**To-do item A:** Please quote the passage on malicious content in online social networks between "In [22] the" and "or interface change.", inclusive.

**Page extract:**
In [20] the author focused on a classification technique based on supervised machine learning which focuses to detect malicious content spreading in OSN. For this purpose, multi-source features are used to identify the post which contains malicious Uniform Resource Locators (URLs) which further launch attacks e.g. phishing attack, spam, and scams. To address this issue, the author used the random forest (RF) classification technique without a feature selection method and any tuning. The recall value of the developed model is 89%. Further with the use of feature selection methods and tuning, the recall value increased to 92%. The malicious attackers are not only interested in information of a specific profile but also hacked OSN website. The author took up this issue in [21] and introduced new term antisocial networks. The Antisocial Networks are a distributed system of websites to exploit for various attacks. An adversary hacked visitor’s session control, remote manipulation their browsers via a legitimate web-control function e.g. loading image, HTML tags, J-Script, and Java applets.

In [22] the author surveyed the approach and potential challenges to fight against spam on OSN. In this survey paper, three main anti-spam strategies i.e. demotion, detection and prevention. Detection based strategy focused on spam detection and eliminates its impact. Demotion based strategy tries to reduce the rank of spam while the prevention-based strategy attempts to minimize content contributing to spam by limiting user actions or interface change.

**Data shown:**
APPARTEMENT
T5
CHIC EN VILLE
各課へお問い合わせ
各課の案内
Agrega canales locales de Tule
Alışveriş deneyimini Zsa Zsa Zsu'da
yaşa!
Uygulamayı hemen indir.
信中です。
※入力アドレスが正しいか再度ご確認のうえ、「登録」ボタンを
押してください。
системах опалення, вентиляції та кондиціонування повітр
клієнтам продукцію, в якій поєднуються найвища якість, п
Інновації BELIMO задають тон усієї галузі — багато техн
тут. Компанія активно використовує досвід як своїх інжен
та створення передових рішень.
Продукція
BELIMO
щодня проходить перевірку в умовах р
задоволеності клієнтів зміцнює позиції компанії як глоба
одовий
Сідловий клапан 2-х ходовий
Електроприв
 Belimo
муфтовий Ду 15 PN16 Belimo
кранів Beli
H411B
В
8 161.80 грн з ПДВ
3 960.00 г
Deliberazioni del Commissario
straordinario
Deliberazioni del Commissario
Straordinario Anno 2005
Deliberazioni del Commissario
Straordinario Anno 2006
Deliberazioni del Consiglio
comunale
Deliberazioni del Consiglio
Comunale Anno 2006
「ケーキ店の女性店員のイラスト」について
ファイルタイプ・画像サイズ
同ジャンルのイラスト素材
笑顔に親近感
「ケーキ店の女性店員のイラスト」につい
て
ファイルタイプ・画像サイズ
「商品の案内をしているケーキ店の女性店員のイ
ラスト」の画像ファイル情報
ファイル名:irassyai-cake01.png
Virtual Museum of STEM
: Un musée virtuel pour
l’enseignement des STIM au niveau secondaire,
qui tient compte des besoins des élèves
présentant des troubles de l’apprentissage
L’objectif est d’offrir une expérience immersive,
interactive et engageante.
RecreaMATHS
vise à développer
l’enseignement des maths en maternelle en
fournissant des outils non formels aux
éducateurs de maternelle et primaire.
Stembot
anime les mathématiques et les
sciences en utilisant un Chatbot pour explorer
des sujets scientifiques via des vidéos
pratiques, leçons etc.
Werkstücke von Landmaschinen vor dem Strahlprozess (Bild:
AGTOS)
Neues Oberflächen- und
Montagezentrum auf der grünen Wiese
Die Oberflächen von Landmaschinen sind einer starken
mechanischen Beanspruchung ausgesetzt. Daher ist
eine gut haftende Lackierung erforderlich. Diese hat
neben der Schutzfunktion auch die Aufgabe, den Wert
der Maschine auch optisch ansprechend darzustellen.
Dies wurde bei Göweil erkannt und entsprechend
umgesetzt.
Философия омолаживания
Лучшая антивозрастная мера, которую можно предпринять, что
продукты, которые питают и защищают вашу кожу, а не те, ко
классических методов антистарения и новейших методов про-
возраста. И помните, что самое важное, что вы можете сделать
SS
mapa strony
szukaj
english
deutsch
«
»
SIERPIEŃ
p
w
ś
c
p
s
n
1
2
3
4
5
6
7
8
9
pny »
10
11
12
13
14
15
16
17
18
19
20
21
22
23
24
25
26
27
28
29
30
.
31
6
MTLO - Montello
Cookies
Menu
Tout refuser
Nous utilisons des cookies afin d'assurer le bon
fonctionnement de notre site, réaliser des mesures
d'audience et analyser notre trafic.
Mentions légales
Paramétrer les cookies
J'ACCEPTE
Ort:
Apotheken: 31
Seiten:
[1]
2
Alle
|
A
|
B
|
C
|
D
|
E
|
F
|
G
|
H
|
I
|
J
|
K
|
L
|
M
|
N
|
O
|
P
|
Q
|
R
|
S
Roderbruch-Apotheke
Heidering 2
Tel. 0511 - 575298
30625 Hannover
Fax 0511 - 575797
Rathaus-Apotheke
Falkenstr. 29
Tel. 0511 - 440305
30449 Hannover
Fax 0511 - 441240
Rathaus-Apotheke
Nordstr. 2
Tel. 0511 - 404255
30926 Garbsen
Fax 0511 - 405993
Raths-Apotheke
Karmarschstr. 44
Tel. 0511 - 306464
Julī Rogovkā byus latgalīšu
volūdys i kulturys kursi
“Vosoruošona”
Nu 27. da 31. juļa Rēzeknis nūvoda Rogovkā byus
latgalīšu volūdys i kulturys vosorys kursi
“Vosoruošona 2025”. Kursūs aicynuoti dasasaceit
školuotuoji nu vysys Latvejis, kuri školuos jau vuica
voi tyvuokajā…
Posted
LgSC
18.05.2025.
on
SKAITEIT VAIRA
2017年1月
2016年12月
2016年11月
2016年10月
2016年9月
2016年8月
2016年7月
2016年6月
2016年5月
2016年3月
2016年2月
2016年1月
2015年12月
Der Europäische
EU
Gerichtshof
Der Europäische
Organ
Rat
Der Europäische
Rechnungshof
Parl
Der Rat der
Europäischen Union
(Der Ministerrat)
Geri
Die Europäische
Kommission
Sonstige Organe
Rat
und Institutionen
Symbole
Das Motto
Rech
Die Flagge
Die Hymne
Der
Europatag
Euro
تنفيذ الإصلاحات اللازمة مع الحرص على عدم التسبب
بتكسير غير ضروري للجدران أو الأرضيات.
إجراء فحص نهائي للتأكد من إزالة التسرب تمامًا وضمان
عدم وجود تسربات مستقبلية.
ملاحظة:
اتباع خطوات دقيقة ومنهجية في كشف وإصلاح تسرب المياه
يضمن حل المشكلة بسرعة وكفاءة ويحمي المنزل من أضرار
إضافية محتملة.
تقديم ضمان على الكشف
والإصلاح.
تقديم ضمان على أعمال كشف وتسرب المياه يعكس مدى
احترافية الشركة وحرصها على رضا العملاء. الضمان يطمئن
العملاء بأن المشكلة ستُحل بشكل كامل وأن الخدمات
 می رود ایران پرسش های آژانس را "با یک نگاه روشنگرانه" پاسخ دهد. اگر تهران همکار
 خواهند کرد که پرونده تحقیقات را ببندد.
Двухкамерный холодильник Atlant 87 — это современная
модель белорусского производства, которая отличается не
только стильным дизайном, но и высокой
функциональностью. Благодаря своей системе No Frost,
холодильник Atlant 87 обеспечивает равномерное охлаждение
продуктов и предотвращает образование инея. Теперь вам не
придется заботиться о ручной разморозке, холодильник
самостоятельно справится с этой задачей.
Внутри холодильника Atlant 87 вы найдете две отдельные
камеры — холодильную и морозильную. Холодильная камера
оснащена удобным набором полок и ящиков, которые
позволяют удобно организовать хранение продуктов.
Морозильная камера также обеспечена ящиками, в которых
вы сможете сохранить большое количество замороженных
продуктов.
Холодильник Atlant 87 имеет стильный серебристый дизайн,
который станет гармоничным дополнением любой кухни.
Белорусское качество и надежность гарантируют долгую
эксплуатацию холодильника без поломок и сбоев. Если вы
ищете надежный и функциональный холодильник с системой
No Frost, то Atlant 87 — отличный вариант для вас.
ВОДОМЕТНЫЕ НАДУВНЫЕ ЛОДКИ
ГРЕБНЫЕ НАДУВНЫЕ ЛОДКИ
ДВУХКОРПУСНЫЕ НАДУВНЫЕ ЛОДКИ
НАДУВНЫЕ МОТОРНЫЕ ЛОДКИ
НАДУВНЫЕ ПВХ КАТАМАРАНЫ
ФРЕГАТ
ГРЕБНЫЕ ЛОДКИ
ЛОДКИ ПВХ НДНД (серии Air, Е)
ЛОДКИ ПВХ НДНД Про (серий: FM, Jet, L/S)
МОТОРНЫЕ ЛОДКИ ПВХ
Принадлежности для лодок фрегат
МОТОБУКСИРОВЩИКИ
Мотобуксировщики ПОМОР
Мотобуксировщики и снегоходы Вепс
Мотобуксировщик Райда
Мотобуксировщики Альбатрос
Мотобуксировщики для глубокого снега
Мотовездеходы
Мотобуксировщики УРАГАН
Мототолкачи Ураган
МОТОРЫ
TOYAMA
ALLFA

**To-do item B:** Rewrite the listing from its first line through the line containing "Die Oberflächen von", both included, replacing "Deliberazioni" with "Delibere" and keeping everything else unchanged.

**Solution A:**
In [22] the author surveyed the approach and potential challenges to fight against spam on OSN. In this survey paper, three main anti-spam strategies i.e. demotion, detection and prevention. Detection based strategy focused on spam detection and eliminates its impact. Demotion based strategy tries to reduce the rank of spam while the prevention-based strategy attempts to minimize content contributing to spam by limiting user actions or interface change.

**Solution B:**
APPARTEMENT
T5
CHIC EN VILLE
各課へお問い合わせ
各課の案内
Agrega canales locales de Tule
Alışveriş deneyimini Zsa Zsa Zsu'da
yaşa!
Uygulamayı hemen indir.
信中です。
※入力アドレスが正しいか再度ご確認のうえ、「登録」ボタンを
押してください。
системах опалення, вентиляції та кондиціонування повітр
клієнтам продукцію, в якій поєднуються найвища якість, п
Інновації BELIMO задають тон усієї галузі — багато техн
тут. Компанія активно використовує досвід як своїх інжен
та створення передових рішень.
Продукція
BELIMO
щодня проходить перевірку в умовах р
задоволеності клієнтів зміцнює позиції компанії як глоба
одовий
Сідловий клапан 2-х ходовий
Електроприв
 Belimo
муфтовий Ду 15 PN16 Belimo
кранів Beli
H411B
В
8 161.80 грн з ПДВ
3 960.00 г
Delibere del Commissario
straordinario
Delibere del Commissario
Straordinario Anno 2005
Delibere del Commissario
Straordinario Anno 2006
Delibere del Consiglio
comunale
Delibere del Consiglio
Comunale Anno 2006
「ケーキ店の女性店員のイラスト」について
ファイルタイプ・画像サイズ
同ジャンルのイラスト素材
笑顔に親近感
「ケーキ店の女性店員のイラスト」につい
て
ファイルタイプ・画像サイズ
「商品の案内をしているケーキ店の女性店員のイ
ラスト」の画像ファイル情報
ファイル名:irassyai-cake01.png
Virtual Museum of STEM
: Un musée virtuel pour
l’enseignement des STIM au niveau secondaire,
qui tient compte des besoins des élèves
présentant des troubles de l’apprentissage
L’objectif est d’offrir une expérience immersive,
interactive et engageante.
RecreaMATHS
vise à développer
l’enseignement des maths en maternelle en
fournissant des outils non formels aux
éducateurs de maternelle et primaire.
Stembot
anime les mathématiques et les
sciences en utilisant un Chatbot pour explorer
des sujets scientifiques via des vidéos
pratiques, leçons etc.
Werkstücke von Landmaschinen vor dem Strahlprozess (Bild:
AGTOS)
Neues Oberflächen- und
Montagezentrum auf der grünen Wiese
Die Oberflächen von Landmaschinen sind einer starken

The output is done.